The United Network for Organ Sharing instituted the current ECD allocation policy (3.5.8) in October 2002 that specifically allocates ECD kidneys to candidates willing to accept them with the goal of limiting the number of offers required to place the kidney and reducing cold ischemia times by streamlining placement. It was hoped that this policy would reduce waiting times for older patients, diabetics and those with limited vascular access in exchange for their willingness to accept a kidney with an increased risk of failure (2) and would encourage recovery and transplantation of these kidneys. Although the number of ECD kidneys procured and transplanted increased following the implementation of this policy, the proportion discarded did not change (3). Similarly, the goals of reduced waiting times and more rapid placement appear only to have been achieved at centers with fewer than 20% of their renal candidates listed for an ECD kidney (4).
The University of California at San Francisco (5) reported that by selecting ECD candidates according to specific recommendations (2), they reduced their biopsy rate of ECD kidneys by 85%. The incidence of delayed graft function fell from 43% to 15% and the cold ischemia times from 16 to 7 h on an average compared with historical controls. The authors concluded that the ECD designation, when appropriate recipients were selected, might obviate the need for biopsy. Many biopsies are performed to evaluate the suitability of an ECD kidney for a candidate who does not really fit the suggested eligibility requirements for ECD candidates. The result is a likely delay in placement, repeated declines of offers and an increase in cold ischemia time making a suboptimal kidney even less desirable and more prone to discard.
Similarly, the Eurotransplant Seniors Program, which preferentially offers kidneys from donors over age 65 to patients over age 65 who have consented to accept them resulted in a low discard rate of about 5% for these older donor kidneys (6). At the time of the study, pretransplant biopsies were rarely if ever performed on these kidneys.
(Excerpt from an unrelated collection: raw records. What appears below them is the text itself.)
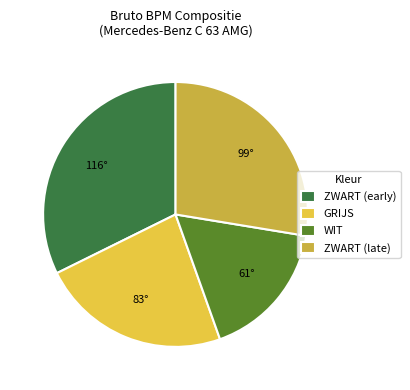

Is the sum of WIT and ZWART (late) greater than half?

No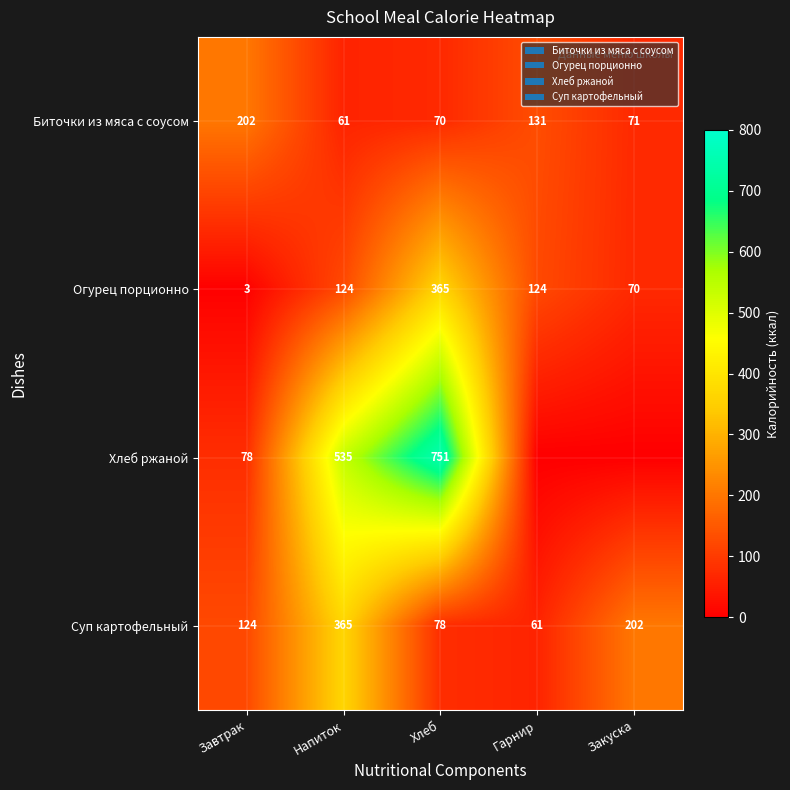

At which category is the sum across all series the highest?

Хлеб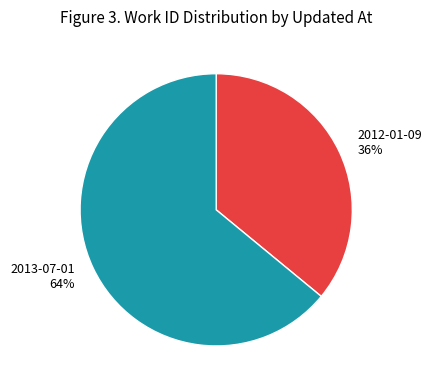

Count the number of slices in the pie.

2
Ideally, biopsies should be used to evaluate donors and not for recipient selection. In reality, this is a difficult distinction. There is a spectrum of risk among ECD donors and some may be appropriate for younger patients. Morioka et al. noted that ECD discard rates increased with age and comorbidities predisposing to increased risk of graft failure. Thus, a continuous donor-risk index rather than an ECD category may permit better selection of appropriate patients for riskier organs and facilitate their placement.
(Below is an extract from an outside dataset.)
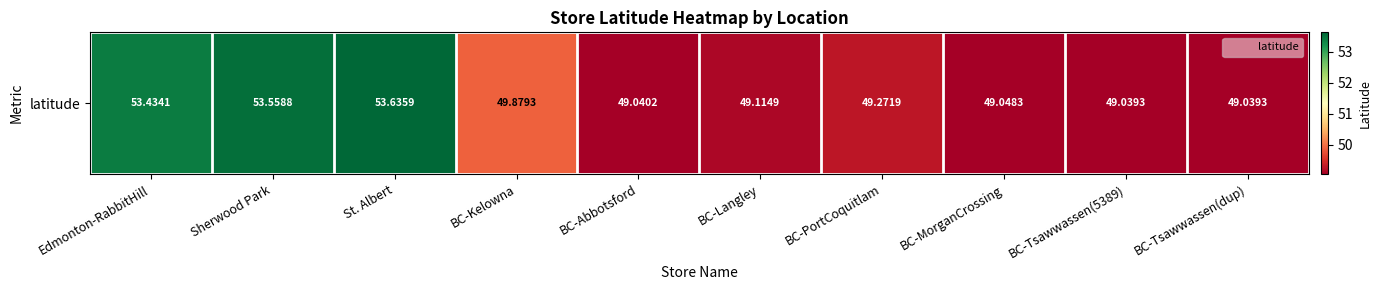

At which label is the value closest to 51?

BC-Kelowna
Ultimately, improved utilization will come from a better allocation system—one that matches donors and recipients for risk and opens geographic boundaries so that aggressive organ procurement agencies serving conservative transplant centers may share kidneys beyond their service areas in a timely manner. Where there are high rates of ECD discards it would certainly be worthwhile to scrutinize the practices that may limit utilization of this important resource.